Wade Shuman sneaked a piece of Fruit Loops cereal Tuesday.
A chance at an early-morning snack on the first day of school proved too great to resist.
Wade and the other new kindergarteners at Centre Hall Elementary School looked a bit apprehensive Tuesday as they tackled the first arts-and-crafts project of their school careers — stringing Cheerios and the colored cereal loops into necklaces.
A little comfort food may have been just what he needed.
And if that didn’t work, his new teacher was ready to swoop in with some encouragement.
Upstairs in the elementary building, the older students needed less soothing to calm first-day jitters.
They’ve been there, done that.
Teachers were instead getting to know the pupils they will spend so much time with this year.
Angela Homan was grilling her fourth-grade class about the animals some entered this year in the Centre County Grange Encampment and Fair, the late-August tradition that wrapped up last week and took with it the end of summer for many students.
“I’m happy and sad,” said fourth-grader Anna Stitzer. “I’m happy to start the school year but sad because my summer is over.”
There were mixed emotions for others, too.
Parents snapped pictures and gave hugs that lingered a little as they dropped off students right up until the doors of Centre Hall Elementary closed and the bell rang at 8:15 a.m.
Michelle Brown, of Centre Hall, was there to send off her oldest child, Kayla, who started kindergarten Tuesday.
“It’s bittersweet,” Brown said of seeing her daughter go. “It’s a big moment.
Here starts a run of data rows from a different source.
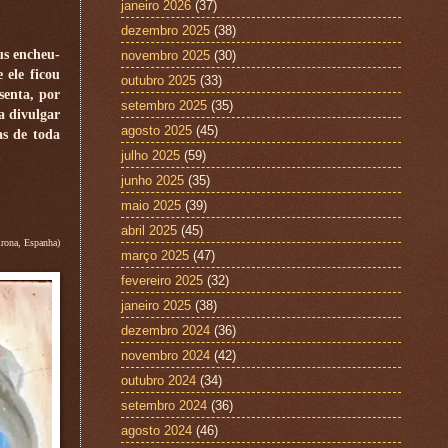
janeiro 2026
(37)
dezembro 2025
(38)
us encheu-
novembro 2025
(30)
 ele ficou
outubro 2025
(33)
senta, por
setembro 2025
(35)
a divulgar
agosto 2025
(45)
as de toda
julho 2025
(59)
junho 2025
(35)
maio 2025
(39)
abril 2025
(45)
rona, Espanha)
março 2025
(47)
fevereiro 2025
(32)
janeiro 2025
(38)
dezembro 2024
(36)
novembro 2024
(42)
outubro 2024
(34)
setembro 2024
(36)
agosto 2024
(46)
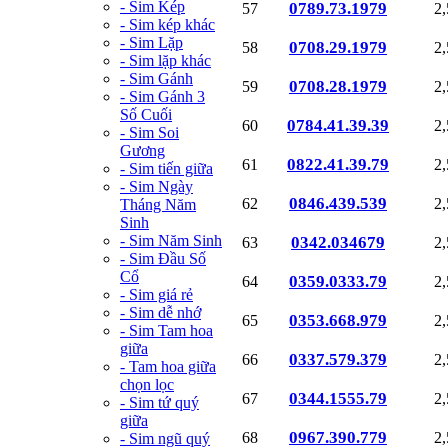
- Sim Kép
0789.73.1979
57
2
- Sim kép khác
- Sim Lặp
0708.29.1979
58
2
- Sim lặp khác
- Sim Gánh
0708.28.1979
59
2
- Sim Gánh 3
Số Cuối
0784.41.39.39
60
2
- Sim Soi
Gương
0822.41.39.79
61
2
- Sim tiến giữa
- Sim Ngày
0846.439.539
62
2
Tháng Năm
Sinh
- Sim Năm Sinh
0342.034679
63
2
- Sim Đầu Số
Cổ
0359.0333.79
64
2
- Sim giá rẻ
- Sim dễ nhớ
0353.668.979
65
2
- Sim Tam hoa
giữa
0337.579.379
66
2
- Tam hoa giữa
chọn lọc
0344.1555.79
67
2
- Sim tứ quý
giữa
0967.390.779
68
2
- Sim ngũ quý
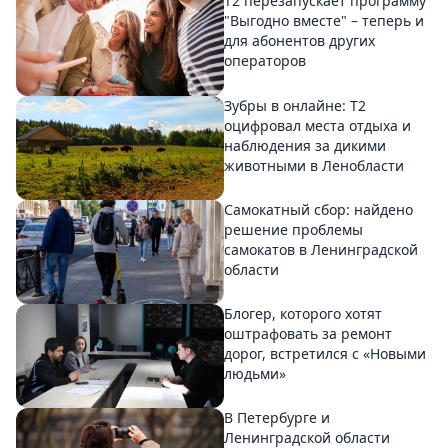
Т2 перезапускает программу
"Выгодно вместе" – теперь и
для абонентов других
операторов
Зубры в онлайне: Т2
оцифровал места отдыха и
наблюдения за дикими
животными в Ленобласти
Самокатный сбор: найдено
решение проблемы
самокатов в Ленинградской
области
Блогер, которого хотят
оштрафовать за ремонт
дорог, встретился с «Новыми
людьми»
В Петербурге и
Ленинградской области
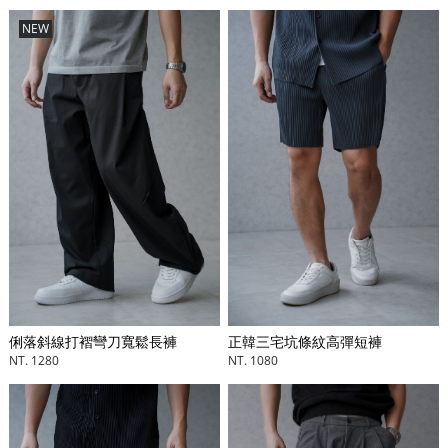
NEW
俐落斜線打褶彎刀寬鬆長褲
正韓三宅坑條紋高彈短褲
NT. 1280
NT. 1080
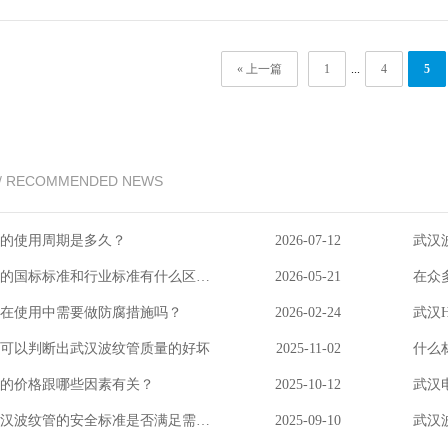
套管,汽车油管,机枪管等各类型汽车波纹管,空调滴管.二，武汉波纹管在建
曲,施工方便等特点:可广泛应用于户外通信电缆和光缆保护管系统,包括本
« 上一篇
1
...
4
5
汉波纹管广泛用于各种电气,机械和机床,因为它们在各种机械制造行业中具有
/ RECOMMENDED NEWS
的使用周期是多久？
2026-07-12
武汉
武汉波纹管的国标标准和行业标准有什么区别？
2026-05-21
在使用中需要做防腐措施吗？
2026-02-24
可以判断出武汉波纹管质量的好坏
2025-11-02
什么
的价格跟哪些因素有关？
2025-10-12
武汉
如何评估武汉波纹管的安全标准是否满足需求？
2025-09-10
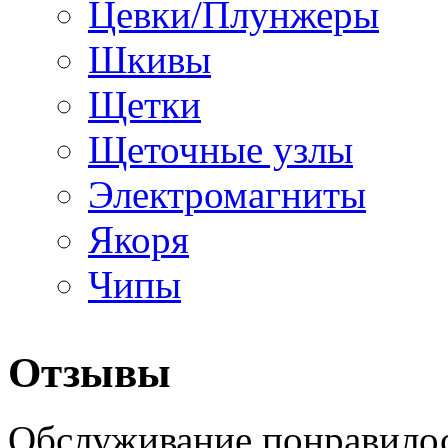
Цевки/Плунжеры
Шкивы
Щетки
Щеточные узлы
Электромагниты
Якоря
Чипы
Отзывы
Обслуживание понравилос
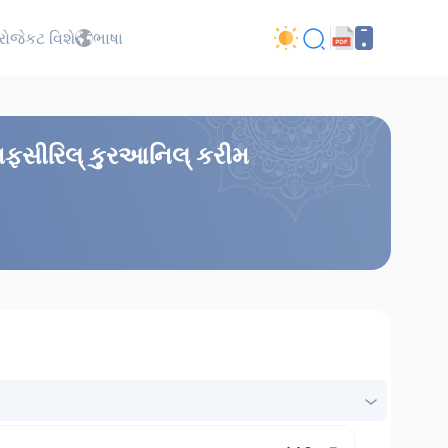
્રોજેકટ વિશે
ભાષા
 તફસીરિલ્ કુરઆનિલ્ કરીમ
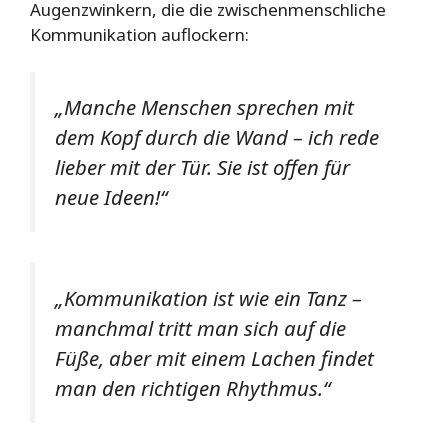
Augenzwinkern, die die zwischenmenschliche
Kommunikation auflockern:
„Manche Menschen sprechen mit
dem Kopf durch die Wand – ich rede
lieber mit der Tür. Sie ist offen für
neue Ideen!“
„Kommunikation ist wie ein Tanz –
manchmal tritt man sich auf die
Füße, aber mit einem Lachen findet
man den richtigen Rhythmus.“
A little bit nerve-racking.”
These scenes and others played out Tuesday across the many schools in the Penns Valley, Bellefonte and Bald Eagle area school districts.
The first day of classes in those three districts means it’s officially school season again in Centre County. Students at State College and Philipsburg-Osceola have been back in class since last week.
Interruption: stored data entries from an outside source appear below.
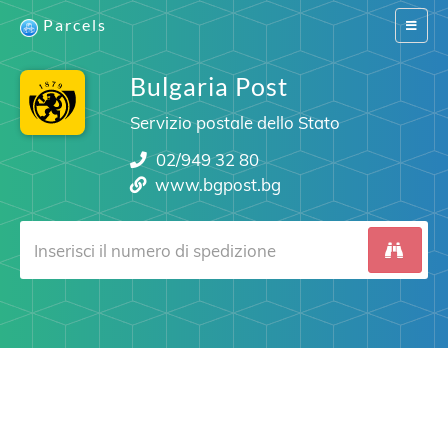
Parcels
Switch
navigat
Bulgaria Post
Servizio postale dello Stato
02/949 32 80
www.bgpost.bg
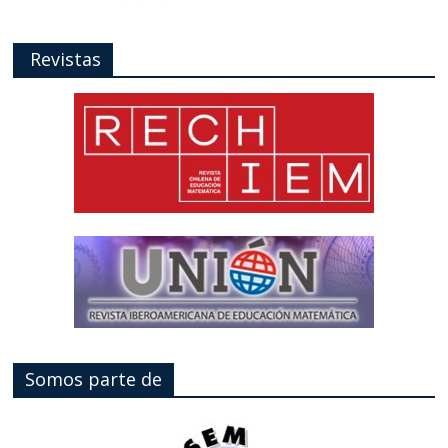
Revistas
Somos parte de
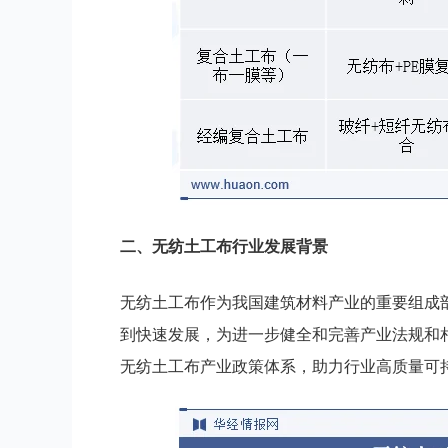
二
、
无纺土工布
行业
发展背景
无纺土工布作为我国建筑材料产业的重要组成
到快速发展，为进一步健全和完善产业法规和
无纺土工布产业政策体系，助力行业高质量可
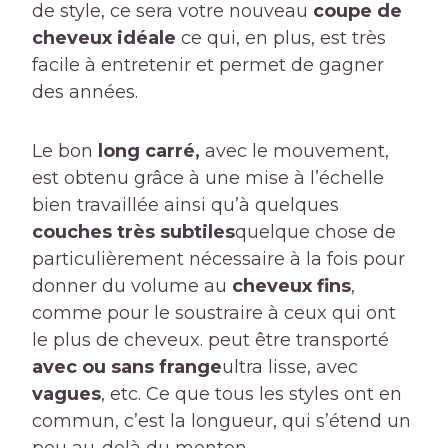
de style, ce sera votre nouveau
coupe de
cheveux idéale
ce qui, en plus, est très
facile à entretenir et permet de gagner
des années.
Le bon
long carré,
avec le mouvement,
est obtenu grâce à une mise à l’échelle
bien travaillée ainsi qu’à quelques
couches très subtiles
quelque chose de
particulièrement nécessaire à la fois pour
donner du volume au
cheveux fins
,
comme pour le soustraire à ceux qui ont
le plus de cheveux. peut être transporté
avec ou sans frange
ultra lisse, avec
vagues
, etc. Ce que tous les styles ont en
commun, c’est la longueur, qui s’étend un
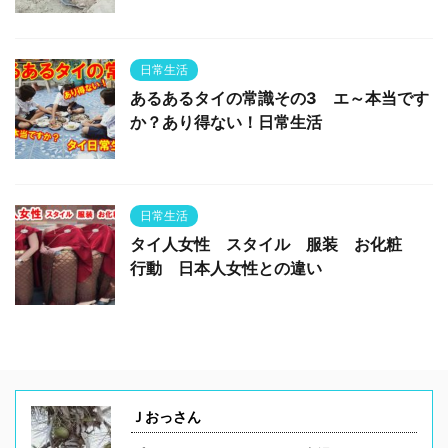
日常生活
あるあるタイの常識その3 エ～本当です
か？あり得ない！日常生活
日常生活
タイ人女性 スタイル 服装 お化粧
行動 日本人女性との違い
Ｊおっさん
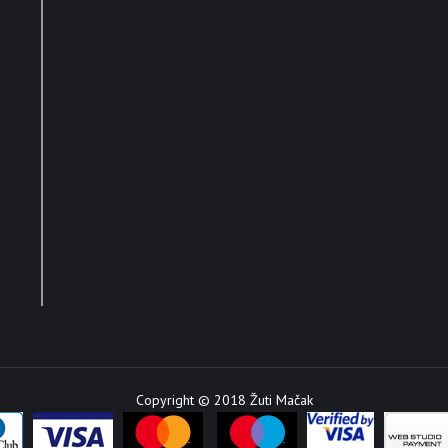
Copyright © 2018 Žuti Mačak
Bald Eagle Area Superintendent Jeff Miles toured all the district’s buildings during the first day and reported that all went well for students and teachers.
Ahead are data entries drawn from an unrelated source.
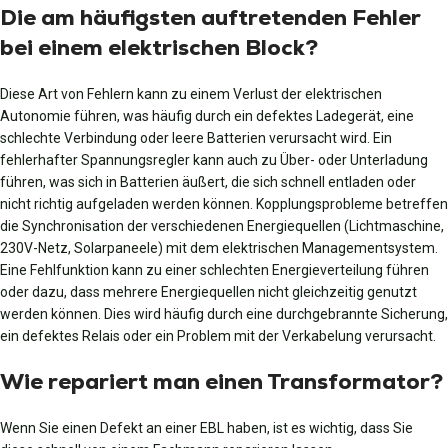
Die am häufigsten auftretenden Fehler
bei einem elektrischen Block?
Diese Art von Fehlern kann zu einem Verlust der elektrischen
Autonomie führen, was häufig durch ein defektes Ladegerät, eine
schlechte Verbindung oder leere Batterien verursacht wird. Ein
fehlerhafter Spannungsregler kann auch zu Über- oder Unterladung
führen, was sich in Batterien äußert, die sich schnell entladen oder
nicht richtig aufgeladen werden können. Kopplungsprobleme betreffen
die Synchronisation der verschiedenen Energiequellen (Lichtmaschine,
230V-Netz, Solarpaneele) mit dem elektrischen Managementsystem.
Eine Fehlfunktion kann zu einer schlechten Energieverteilung führen
oder dazu, dass mehrere Energiequellen nicht gleichzeitig genutzt
werden können. Dies wird häufig durch eine durchgebrannte Sicherung,
ein defektes Relais oder ein Problem mit der Verkabelung verursacht.
Wie repariert man einen Transformator?
Wenn Sie einen Defekt an einer EBL haben, ist es wichtig, dass Sie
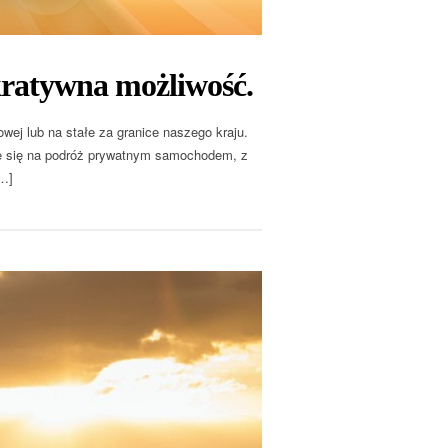
kratywna możliwość.
wej lub na stałe za granice naszego kraju.
je się na podróż prywatnym samochodem, z
[…]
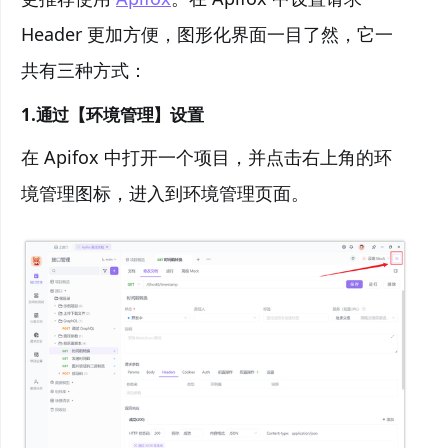
Header 更加方便，图形化界面一目了然，它一
共有三种方式：
1.通过【环境管理】设置
在 Apifox 中打开一个项目，并点击右上角的环
境管理图标，进入到环境管理页面。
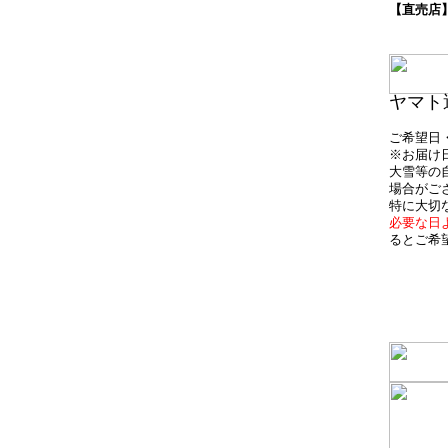
【直売店
ヤマト
ご希望日
※お届け
大雪等の
場合がご
特に大切
必要な日
るとご希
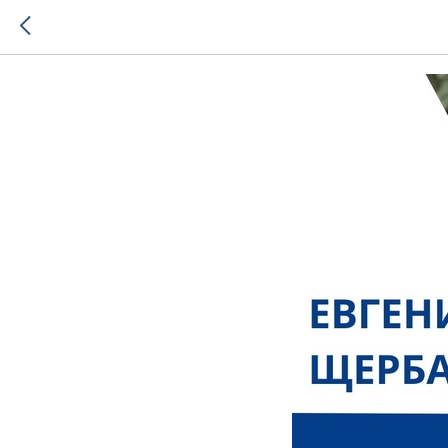
Как раз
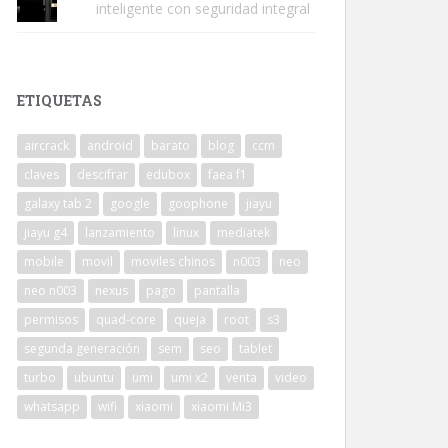
inteligente con seguridad integral
ETIQUETAS
aircrack
android
barato
blog
ccm
claves
descifrar
edubox
faea f1
galaxy tab 2
google
goophone
jiayu
jiayu g4
lanzamiento
linux
mediatek
mobile
movil
moviles chinos
n003
neo
neo n003
nexus
pago
pantalla
permisos
quad-core
queja
root
s3
segunda generación
sem
seo
tablet
turbo
ubuntu
umi
umi x2
venta
video
whatsapp
wifi
xiaomi
xiaomi Mi3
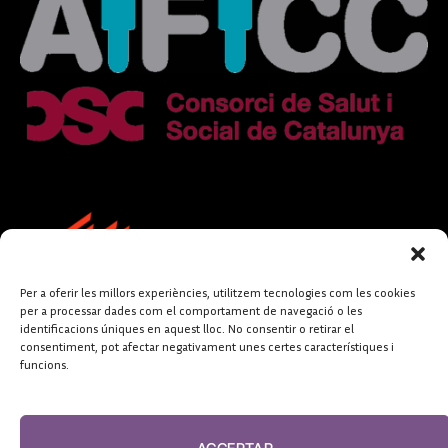
Per a oferir les millors experiències, utilitzem tecnologies com les cookies
per a processar dades com el comportament de navegació o les
identificacions úniques en aquest lloc. No consentir o retirar el
consentiment, pot afectar negativament unes certes característiques i
funcions.
FUNDACIÓ
PERIODISME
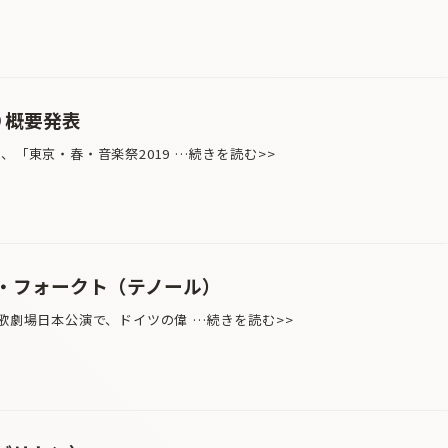
9 概要発表
、「東京・春・音楽祭2019 …続きを読む>>
・フォークト（テノール）
歌劇場日本公演で、ドイツの偉 …続きを読む>>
“It’s running pretty smoothly,” Miles said. “At 4 p.m., we’ll take a big breath and say the ‘kids are home.’”
Miles said the district’s employees new and old were “anxious and eager” for the year to begin.
Bellefonte Area Superintendent Cheryl Potteiger said her district’s first day with its new security measures went off without a hitch.
“People are getting used to that,” she said. “The reaction seemed to be overall positive. The parents like that we are doing something to ensure safety.”
Potteiger said students and teachers were excited to be back.
“I got around to all the buildings,” she said. “I got to see some of the kids. They were busy getting the lay of the land.”
Danielle Yoder, principal at Centre Hall, said the first day there got off to a good start.
Yoder, who is entering her second year as the school’s principal, said students seem to be excited about technology in their classrooms.
The district, as part of its technology initiative, has placed tablets and other technology in elementary classrooms. Yoder said it encourages students to learn by creating and showing others their work.
“It’s absolutely a better way to learn,” she said.
Beyond the technology, there was plenty of old-fashioned creativity on display Tuesday at Centre Hall Elementary.
Second-grade teacher Heather Bird played off her name. The first-year teacher, who was married this summer and took the name Bird, wore a hat with a bird decoration on top —beak and all.
It was a hit with the students.
“They decided I should wear the hat all day,” she said.